Each statement expresses a different degree of love. The word was correctly used and has many different applications. Similarly, the word "worship" has many different applications.
  • What Is Permissible?:
                        -It is okay to give honor to whom honor is due (Mark 12:17; Hebrews 13:7). It is also fine to have pieces of art (for decoration) and pictures of family members. Furthermore, it is even acceptable to honor Christians from the past by acknowledging their faith and following their moral example (Hebrews 11). But actions such as building statues, offering prayers to, and adoring is beyond honor. It is worship (idolatry).
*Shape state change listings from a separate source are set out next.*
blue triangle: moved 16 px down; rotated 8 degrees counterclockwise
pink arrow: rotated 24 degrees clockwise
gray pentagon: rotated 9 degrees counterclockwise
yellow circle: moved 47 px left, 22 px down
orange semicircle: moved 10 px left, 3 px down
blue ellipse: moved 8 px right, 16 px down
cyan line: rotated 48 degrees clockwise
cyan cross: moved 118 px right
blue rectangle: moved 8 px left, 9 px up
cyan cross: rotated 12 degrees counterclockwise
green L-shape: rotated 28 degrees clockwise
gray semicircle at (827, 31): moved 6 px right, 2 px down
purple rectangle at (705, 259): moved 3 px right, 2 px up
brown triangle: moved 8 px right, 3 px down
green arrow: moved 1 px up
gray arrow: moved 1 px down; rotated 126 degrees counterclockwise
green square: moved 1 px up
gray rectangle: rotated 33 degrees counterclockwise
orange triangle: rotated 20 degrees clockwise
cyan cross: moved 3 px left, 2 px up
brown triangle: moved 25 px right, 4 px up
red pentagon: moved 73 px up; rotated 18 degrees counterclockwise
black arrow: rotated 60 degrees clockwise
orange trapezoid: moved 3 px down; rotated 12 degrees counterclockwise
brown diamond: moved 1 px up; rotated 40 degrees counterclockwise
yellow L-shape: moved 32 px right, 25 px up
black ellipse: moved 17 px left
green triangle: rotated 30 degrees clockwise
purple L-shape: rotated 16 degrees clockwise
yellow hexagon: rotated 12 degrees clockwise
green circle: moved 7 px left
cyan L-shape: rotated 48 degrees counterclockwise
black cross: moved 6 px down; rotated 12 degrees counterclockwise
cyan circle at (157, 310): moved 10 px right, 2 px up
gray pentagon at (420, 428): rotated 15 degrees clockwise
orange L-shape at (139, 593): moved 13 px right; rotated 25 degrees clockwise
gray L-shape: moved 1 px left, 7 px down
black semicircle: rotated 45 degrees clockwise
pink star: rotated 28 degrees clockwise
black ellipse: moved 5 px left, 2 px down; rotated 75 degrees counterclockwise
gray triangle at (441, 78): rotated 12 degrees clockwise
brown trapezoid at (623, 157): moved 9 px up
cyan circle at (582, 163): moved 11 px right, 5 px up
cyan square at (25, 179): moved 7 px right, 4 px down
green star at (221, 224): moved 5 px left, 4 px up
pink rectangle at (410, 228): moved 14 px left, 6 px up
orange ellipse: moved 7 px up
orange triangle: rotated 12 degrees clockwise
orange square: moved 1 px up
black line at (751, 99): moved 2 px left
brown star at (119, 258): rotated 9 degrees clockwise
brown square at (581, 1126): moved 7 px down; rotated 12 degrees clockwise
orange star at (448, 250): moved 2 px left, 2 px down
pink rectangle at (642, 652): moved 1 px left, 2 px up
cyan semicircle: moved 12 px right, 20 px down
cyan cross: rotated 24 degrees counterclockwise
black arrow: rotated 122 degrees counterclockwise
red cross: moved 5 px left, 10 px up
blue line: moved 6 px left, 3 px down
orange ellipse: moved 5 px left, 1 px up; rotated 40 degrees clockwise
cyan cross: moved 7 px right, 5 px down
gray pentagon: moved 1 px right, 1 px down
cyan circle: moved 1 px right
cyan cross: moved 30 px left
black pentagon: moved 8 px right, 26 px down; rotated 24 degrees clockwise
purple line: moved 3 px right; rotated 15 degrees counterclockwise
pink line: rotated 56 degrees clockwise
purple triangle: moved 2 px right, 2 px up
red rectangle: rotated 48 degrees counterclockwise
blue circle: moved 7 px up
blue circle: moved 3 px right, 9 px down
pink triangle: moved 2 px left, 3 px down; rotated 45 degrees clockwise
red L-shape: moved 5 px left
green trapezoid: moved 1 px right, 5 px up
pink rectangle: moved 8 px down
  • "It is just an art form like music...":
                            -This argument is simply comparing apples to oranges and is deprived of biblical justification. While we are encouraged to worship God by singing psalms of praise (2 Chronicles 5:13; Psalms 150:1-5; Colossians 3:16; Revelation 14:3-4), using objects as an aid in worship is disobedience to God's will.
  • "Don't we keep the photos of people that we love...":
                                 -It is true that we tend to keep images of people we love and art for enjoyment or ornamentation. But the comparison of an image to Christ to a picture of a friend or relative is deceptive. The statues/painted pictures of Jesus or the apostles are only the imagination of an artist. They are not accurate representations of the actual people who lived. Moreover, a wife would become very frustrated if her husband decided to keep a picture of another woman, kiss it, and call it his spouse!
                                 -The above objection is irrelevant and fails to address the issue at hand. We are to obey God's commandments regardless of the consequences or our emotions.
  • "Didn't God permit the creation of some idols in the Old Testament?":
                    +Bronze Serpent (Numbers 21:6-9):
                         -God commanded Moses to make the Bronze Serpent for a one time purpose (John 3:14-16), but the Israelites converted it into an object of worship. It ended up getting destroyed by King Hezekiah (2 Kings 18:3-4). There is no scriptural evidence that the Bronze Serpent was ever supposed to be used as an aid in worship.
                     +The Two Cherubs (Exodus 25:18):
                           -God commanded the making of two golden cherubs, but the Jews were not called to bow down before them or serve them. Do the Catholics have any commands from God to make any statues? If so, then where is the proof or documentation for their claims? 
                      +Ark of the Covenant (Joshua 7:6-7):
                             -God ordered the Israelites to make the ark so that He could dwell in their presence and meet with the leaders (Exodus 25:8; 22). But why does the ark have two images of angels (Exodus 25:18-21)? It has them because it is a replica of God's throne in heaven (Isaiah 6:1-2). This is further evidenced by the fact that the ark of the covenant also served as a footstool for the feet of the Lord (1 Chronicles 28:2). Unlike the ark, the images used in Roman Catholic "veneration" supposedly represent saints.